THE DATA:
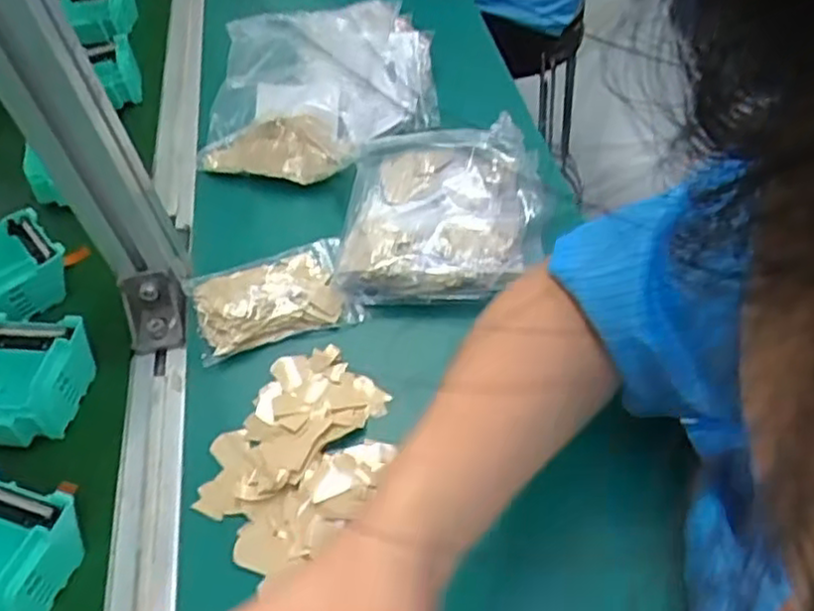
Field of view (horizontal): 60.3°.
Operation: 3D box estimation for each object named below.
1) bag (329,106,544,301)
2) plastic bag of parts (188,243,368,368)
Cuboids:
[{"bbox_3d":[0.026,-0.074,0.526,0.142,0.051,0.161,1,51,7],"label":"bag"},{"bbox_3d":[-0.094,-0.006,0.497,0.109,0.018,0.072,-18,51,-9],"label":"plastic bag of parts"}]

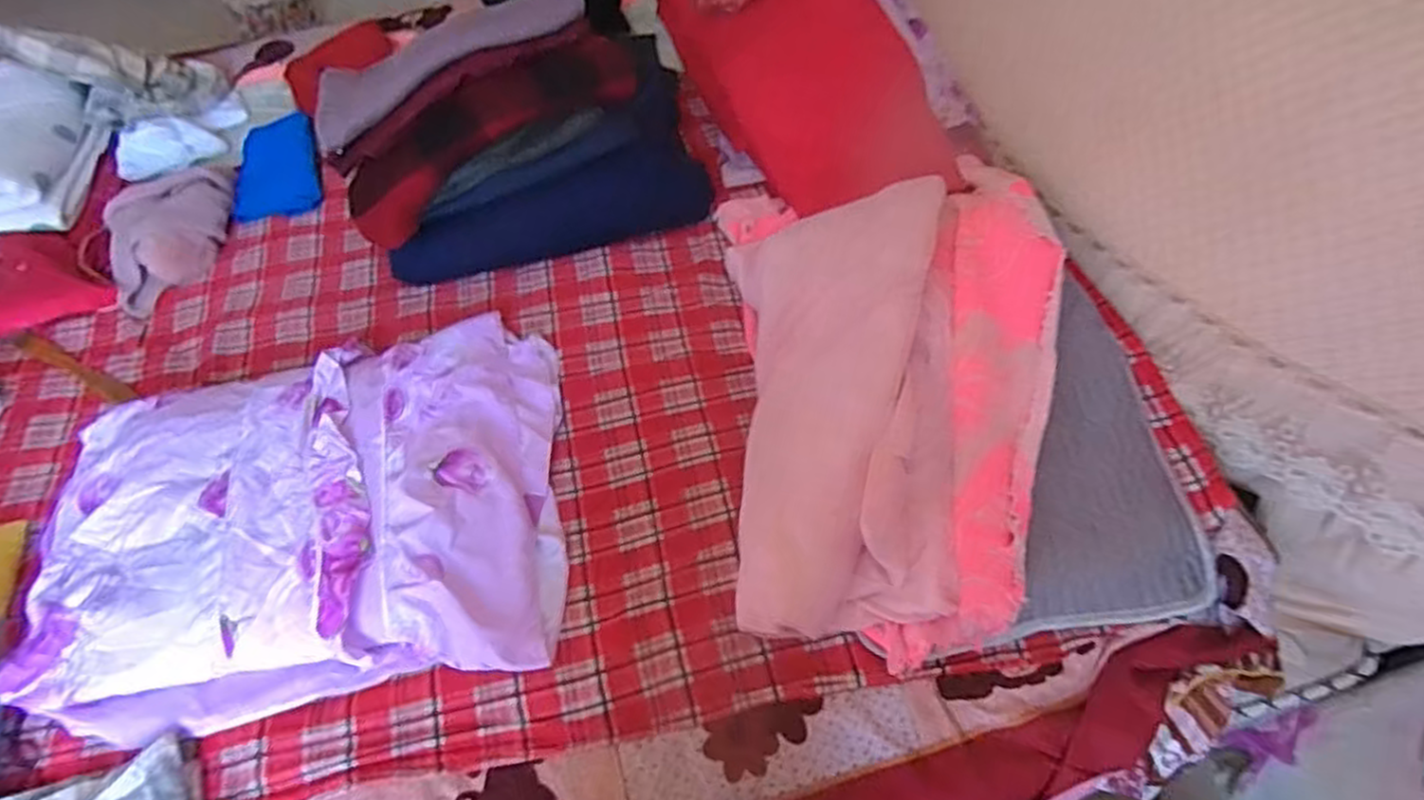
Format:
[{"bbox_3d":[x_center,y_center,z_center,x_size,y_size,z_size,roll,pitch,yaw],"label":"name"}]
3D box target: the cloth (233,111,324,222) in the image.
[{"bbox_3d":[-0.902,-0.491,1.566,0.174,0.024,0.287,-12,59,-6],"label":"cloth"}]

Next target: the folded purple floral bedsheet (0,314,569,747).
[{"bbox_3d":[-0.582,0.144,1.066,0.716,0.089,0.556,-9,59,-4],"label":"folded purple floral bedsheet"}]

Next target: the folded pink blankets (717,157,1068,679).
[{"bbox_3d":[0.259,-0.047,1.109,0.470,0.153,0.783,4,59,4],"label":"folded pink blankets"}]

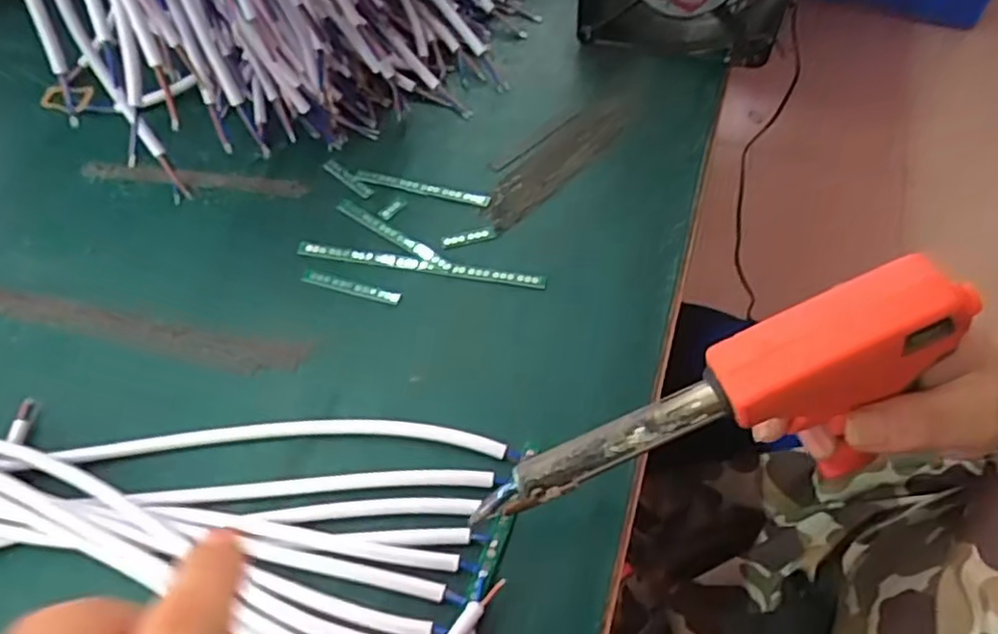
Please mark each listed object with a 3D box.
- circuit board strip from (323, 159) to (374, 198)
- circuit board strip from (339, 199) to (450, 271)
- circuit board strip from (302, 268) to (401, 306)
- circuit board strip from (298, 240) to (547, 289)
[{"bbox_3d":[-0.087,-0.080,0.396,0.038,0.004,0.007,37,67,23],"label":"circuit board strip"},{"bbox_3d":[-0.059,-0.046,0.377,0.079,0.004,0.007,32,65,21],"label":"circuit board strip"},{"bbox_3d":[-0.078,-0.017,0.361,0.056,0.004,0.008,15,60,13],"label":"circuit board strip"},{"bbox_3d":[-0.043,-0.028,0.368,0.135,0.004,0.009,8,59,9],"label":"circuit board strip"}]

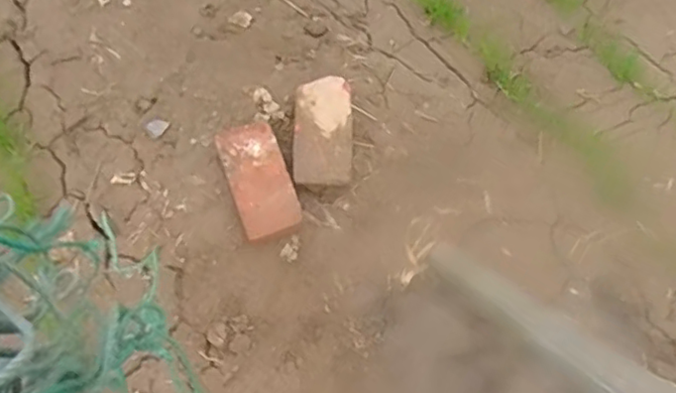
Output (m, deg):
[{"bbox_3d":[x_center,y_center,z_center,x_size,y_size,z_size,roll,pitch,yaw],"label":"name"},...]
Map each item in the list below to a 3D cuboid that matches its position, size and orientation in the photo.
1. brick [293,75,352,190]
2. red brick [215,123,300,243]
[{"bbox_3d":[-0.027,-0.125,1.224,0.111,0.052,0.208,0,68,2],"label":"brick"},{"bbox_3d":[-0.150,-0.034,1.195,0.114,0.047,0.233,-18,69,-8],"label":"red brick"}]

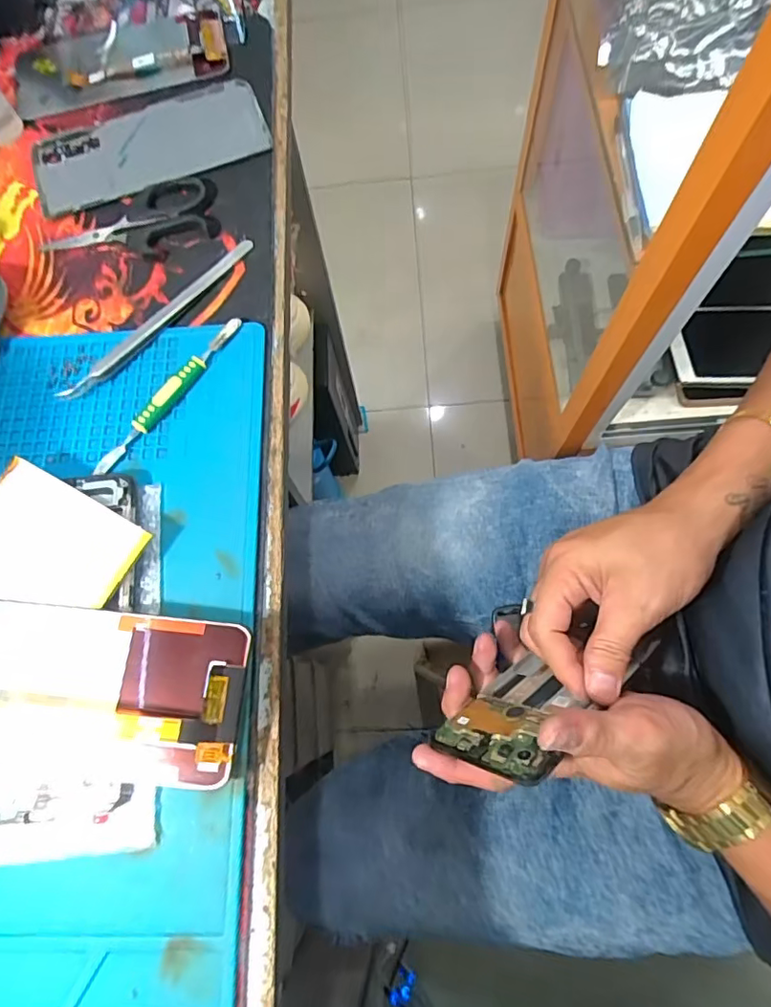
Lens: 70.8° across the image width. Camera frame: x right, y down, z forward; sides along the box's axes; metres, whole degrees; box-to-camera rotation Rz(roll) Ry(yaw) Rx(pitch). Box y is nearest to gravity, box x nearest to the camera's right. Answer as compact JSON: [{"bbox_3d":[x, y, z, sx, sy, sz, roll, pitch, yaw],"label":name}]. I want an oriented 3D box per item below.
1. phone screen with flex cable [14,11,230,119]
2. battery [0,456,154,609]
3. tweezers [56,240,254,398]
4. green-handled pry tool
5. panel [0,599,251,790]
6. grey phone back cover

WORK TO COMPLETE: Leave every picture out and print exactly the lines from the one that contains "2. red brick [215,123,300,243]" through the last line of the material above.

WRITTEN SOLUTION:
2. red brick [215,123,300,243]
[{"bbox_3d":[-0.027,-0.125,1.224,0.111,0.052,0.208,0,68,2],"label":"brick"},{"bbox_3d":[-0.150,-0.034,1.195,0.114,0.047,0.233,-18,69,-8],"label":"red brick"}]

Lens: 70.8° across the image width. Camera frame: x right, y down, z forward; sides along the box's axes; metres, whole degrees; box-to-camera rotation Rz(roll) Ry(yaw) Rx(pitch). Box y is nearest to gravity, box x nearest to the camera's right. Answer as compact JSON: [{"bbox_3d":[x, y, z, sx, sy, sz, roll, pitch, yaw],"label":name}]. I want an oriented 3D box per item below.
1. phone screen with flex cable [14,11,230,119]
2. battery [0,456,154,609]
3. tweezers [56,240,254,398]
4. green-handled pry tool
5. panel [0,599,251,790]
6. grey phone back cover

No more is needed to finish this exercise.